Exercise instructions:
Provide the entries once more, identical in every word.

★ ★ ★ ★ ★ ★ ★

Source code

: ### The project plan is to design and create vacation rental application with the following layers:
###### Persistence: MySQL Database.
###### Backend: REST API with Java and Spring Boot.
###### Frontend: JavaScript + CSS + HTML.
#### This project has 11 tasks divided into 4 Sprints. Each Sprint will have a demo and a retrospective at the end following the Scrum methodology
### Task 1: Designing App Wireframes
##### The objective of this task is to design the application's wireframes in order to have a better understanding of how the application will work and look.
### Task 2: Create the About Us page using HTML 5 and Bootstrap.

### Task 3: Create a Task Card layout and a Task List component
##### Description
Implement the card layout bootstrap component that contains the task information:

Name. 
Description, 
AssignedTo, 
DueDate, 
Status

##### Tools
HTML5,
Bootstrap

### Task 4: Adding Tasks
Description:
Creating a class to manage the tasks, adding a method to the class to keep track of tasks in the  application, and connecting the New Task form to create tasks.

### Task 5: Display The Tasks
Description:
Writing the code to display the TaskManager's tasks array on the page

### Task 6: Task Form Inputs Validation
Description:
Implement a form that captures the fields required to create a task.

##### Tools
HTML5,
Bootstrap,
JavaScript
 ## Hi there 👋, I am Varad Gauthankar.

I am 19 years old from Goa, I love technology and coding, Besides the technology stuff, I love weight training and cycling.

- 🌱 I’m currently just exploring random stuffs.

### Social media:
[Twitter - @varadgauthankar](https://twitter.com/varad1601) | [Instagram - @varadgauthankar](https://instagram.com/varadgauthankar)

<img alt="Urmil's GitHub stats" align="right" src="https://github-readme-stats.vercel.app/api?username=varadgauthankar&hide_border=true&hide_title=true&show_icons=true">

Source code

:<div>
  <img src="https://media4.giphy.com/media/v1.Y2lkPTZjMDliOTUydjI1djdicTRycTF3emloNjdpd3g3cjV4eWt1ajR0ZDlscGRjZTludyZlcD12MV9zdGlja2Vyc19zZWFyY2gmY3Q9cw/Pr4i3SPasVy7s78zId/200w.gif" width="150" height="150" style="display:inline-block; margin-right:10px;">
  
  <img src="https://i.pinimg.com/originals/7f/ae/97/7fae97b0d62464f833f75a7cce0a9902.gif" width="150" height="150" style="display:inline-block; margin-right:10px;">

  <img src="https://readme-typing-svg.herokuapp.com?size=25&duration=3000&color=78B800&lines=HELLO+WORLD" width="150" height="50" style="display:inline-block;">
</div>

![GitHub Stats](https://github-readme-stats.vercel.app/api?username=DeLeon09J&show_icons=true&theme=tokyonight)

★ ★ ★ ★ ★ ★ ★

Reply:
Source code

: ### The project plan is to design and create vacation rental application with the following layers:
###### Persistence: MySQL Database.
###### Backend: REST API with Java and Spring Boot.
###### Frontend: JavaScript + CSS + HTML.
#### This project has 11 tasks divided into 4 Sprints. Each Sprint will have a demo and a retrospective at the end following the Scrum methodology
### Task 1: Designing App Wireframes
##### The objective of this task is to design the application's wireframes in order to have a better understanding of how the application will work and look.
### Task 2: Create the About Us page using HTML 5 and Bootstrap.

### Task 3: Create a Task Card layout and a Task List component
##### Description
Implement the card layout bootstrap component that contains the task information:

Name. 
Description, 
AssignedTo, 
DueDate, 
Status

##### Tools
HTML5,
Bootstrap

### Task 4: Adding Tasks
Description:
Creating a class to manage the tasks, adding a method to the class to keep track of tasks in the  application, and connecting the New Task form to create tasks.

### Task 5: Display The Tasks
Description:
Writing the code to display the TaskManager's tasks array on the page

### Task 6: Task Form Inputs Validation
Description:
Implement a form that captures the fields required to create a task.

##### Tools
HTML5,
Bootstrap,
JavaScript
 ## Hi there 👋, I am Varad Gauthankar.

I am 19 years old from Goa, I love technology and coding, Besides the technology stuff, I love weight training and cycling.

- 🌱 I’m currently just exploring random stuffs.

### Social media:
[Twitter - @varadgauthankar](https://twitter.com/varad1601) | [Instagram - @varadgauthankar](https://instagram.com/varadgauthankar)

<img alt="Urmil's GitHub stats" align="right" src="https://github-readme-stats.vercel.app/api?username=varadgauthankar&hide_border=true&hide_title=true&show_icons=true">

Source code

:<div>
  <img src="https://media4.giphy.com/media/v1.Y2lkPTZjMDliOTUydjI1djdicTRycTF3emloNjdpd3g3cjV4eWt1ajR0ZDlscGRjZTludyZlcD12MV9zdGlja2Vyc19zZWFyY2gmY3Q9cw/Pr4i3SPasVy7s78zId/200w.gif" width="150" height="150" style="display:inline-block; margin-right:10px;">
  
  <img src="https://i.pinimg.com/originals/7f/ae/97/7fae97b0d62464f833f75a7cce0a9902.gif" width="150" height="150" style="display:inline-block; margin-right:10px;">

  <img src="https://readme-typing-svg.herokuapp.com?size=25&duration=3000&color=78B800&lines=HELLO+WORLD" width="150" height="50" style="display:inline-block;">
</div>

![GitHub Stats](https://github-readme-stats.vercel.app/api?username=DeLeon09J&show_icons=true&theme=tokyonight)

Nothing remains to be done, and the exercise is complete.